**What the task asks**. Of the entries below, return exactly those lines that fall between the one containing "1-800-231-3628 ♦ 281-448-5800" and the one containing "www.waterjetting.com ♦ E-mail: mktg.wjs@gardnerdenver.com", the two end lines included.

**Material for the task**.
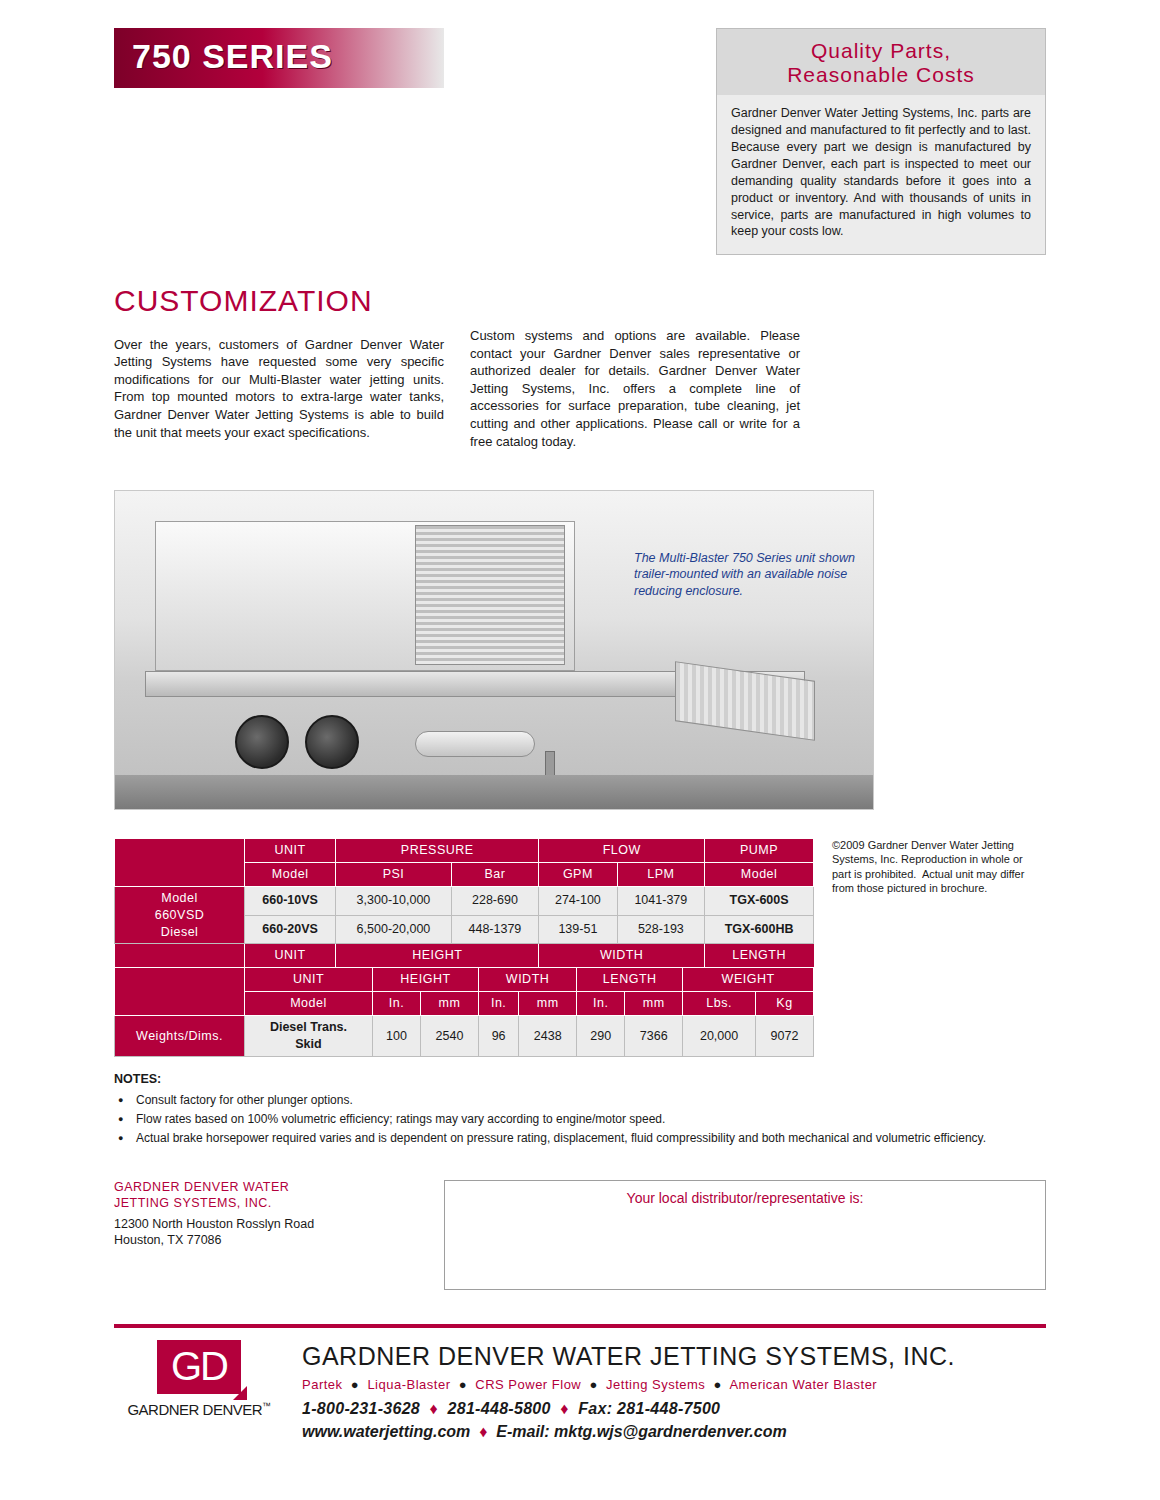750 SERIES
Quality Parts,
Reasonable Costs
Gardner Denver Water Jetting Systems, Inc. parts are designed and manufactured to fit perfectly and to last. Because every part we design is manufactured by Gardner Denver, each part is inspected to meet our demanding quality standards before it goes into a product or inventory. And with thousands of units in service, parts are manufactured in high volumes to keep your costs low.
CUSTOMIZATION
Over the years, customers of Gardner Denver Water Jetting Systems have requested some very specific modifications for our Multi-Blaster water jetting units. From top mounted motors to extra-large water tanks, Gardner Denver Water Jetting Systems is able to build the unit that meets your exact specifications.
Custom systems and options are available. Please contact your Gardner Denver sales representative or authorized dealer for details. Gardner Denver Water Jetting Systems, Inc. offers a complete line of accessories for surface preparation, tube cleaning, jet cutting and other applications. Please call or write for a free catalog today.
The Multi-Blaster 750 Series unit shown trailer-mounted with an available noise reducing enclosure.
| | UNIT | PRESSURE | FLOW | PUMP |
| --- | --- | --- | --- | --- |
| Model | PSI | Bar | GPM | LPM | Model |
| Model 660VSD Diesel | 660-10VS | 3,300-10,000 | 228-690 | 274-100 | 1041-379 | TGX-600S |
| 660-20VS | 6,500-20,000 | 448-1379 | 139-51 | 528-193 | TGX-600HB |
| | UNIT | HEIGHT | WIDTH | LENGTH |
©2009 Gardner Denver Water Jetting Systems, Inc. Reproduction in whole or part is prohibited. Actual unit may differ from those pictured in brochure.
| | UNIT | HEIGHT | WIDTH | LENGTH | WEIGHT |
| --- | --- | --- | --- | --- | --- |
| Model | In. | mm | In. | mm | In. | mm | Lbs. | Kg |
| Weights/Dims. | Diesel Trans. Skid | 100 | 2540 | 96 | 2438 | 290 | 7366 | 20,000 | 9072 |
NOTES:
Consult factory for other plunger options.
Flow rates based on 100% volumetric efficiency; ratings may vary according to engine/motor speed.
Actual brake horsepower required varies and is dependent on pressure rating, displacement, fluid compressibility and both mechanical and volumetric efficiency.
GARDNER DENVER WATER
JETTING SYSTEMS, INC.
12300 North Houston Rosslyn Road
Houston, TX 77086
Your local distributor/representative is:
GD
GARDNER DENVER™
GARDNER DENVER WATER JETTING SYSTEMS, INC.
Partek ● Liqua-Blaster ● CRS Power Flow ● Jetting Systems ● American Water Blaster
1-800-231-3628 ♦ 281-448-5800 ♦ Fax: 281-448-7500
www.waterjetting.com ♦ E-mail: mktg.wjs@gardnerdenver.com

--

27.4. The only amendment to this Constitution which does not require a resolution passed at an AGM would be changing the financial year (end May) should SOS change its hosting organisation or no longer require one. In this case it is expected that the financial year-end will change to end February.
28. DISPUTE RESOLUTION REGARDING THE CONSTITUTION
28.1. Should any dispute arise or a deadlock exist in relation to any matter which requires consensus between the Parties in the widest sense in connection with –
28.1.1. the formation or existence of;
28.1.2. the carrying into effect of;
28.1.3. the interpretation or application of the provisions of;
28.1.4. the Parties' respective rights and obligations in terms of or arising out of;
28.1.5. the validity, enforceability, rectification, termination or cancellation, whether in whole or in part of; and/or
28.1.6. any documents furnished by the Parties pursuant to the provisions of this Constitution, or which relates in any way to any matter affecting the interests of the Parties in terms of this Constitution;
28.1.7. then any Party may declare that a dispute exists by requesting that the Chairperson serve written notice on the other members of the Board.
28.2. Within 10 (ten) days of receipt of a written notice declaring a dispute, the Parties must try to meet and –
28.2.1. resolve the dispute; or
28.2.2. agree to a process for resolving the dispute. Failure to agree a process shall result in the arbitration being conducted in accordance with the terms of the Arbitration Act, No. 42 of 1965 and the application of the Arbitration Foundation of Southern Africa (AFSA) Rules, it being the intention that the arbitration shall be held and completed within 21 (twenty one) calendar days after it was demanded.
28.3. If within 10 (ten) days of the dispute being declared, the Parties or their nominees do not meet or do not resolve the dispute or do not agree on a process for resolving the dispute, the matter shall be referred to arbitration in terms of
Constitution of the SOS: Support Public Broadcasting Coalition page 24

**Output for this task**.
1-800-231-3628 ♦ 281-448-5800 ♦ Fax: 281-448-7500
www.waterjetting.com ♦ E-mail: mktg.wjs@gardnerdenver.com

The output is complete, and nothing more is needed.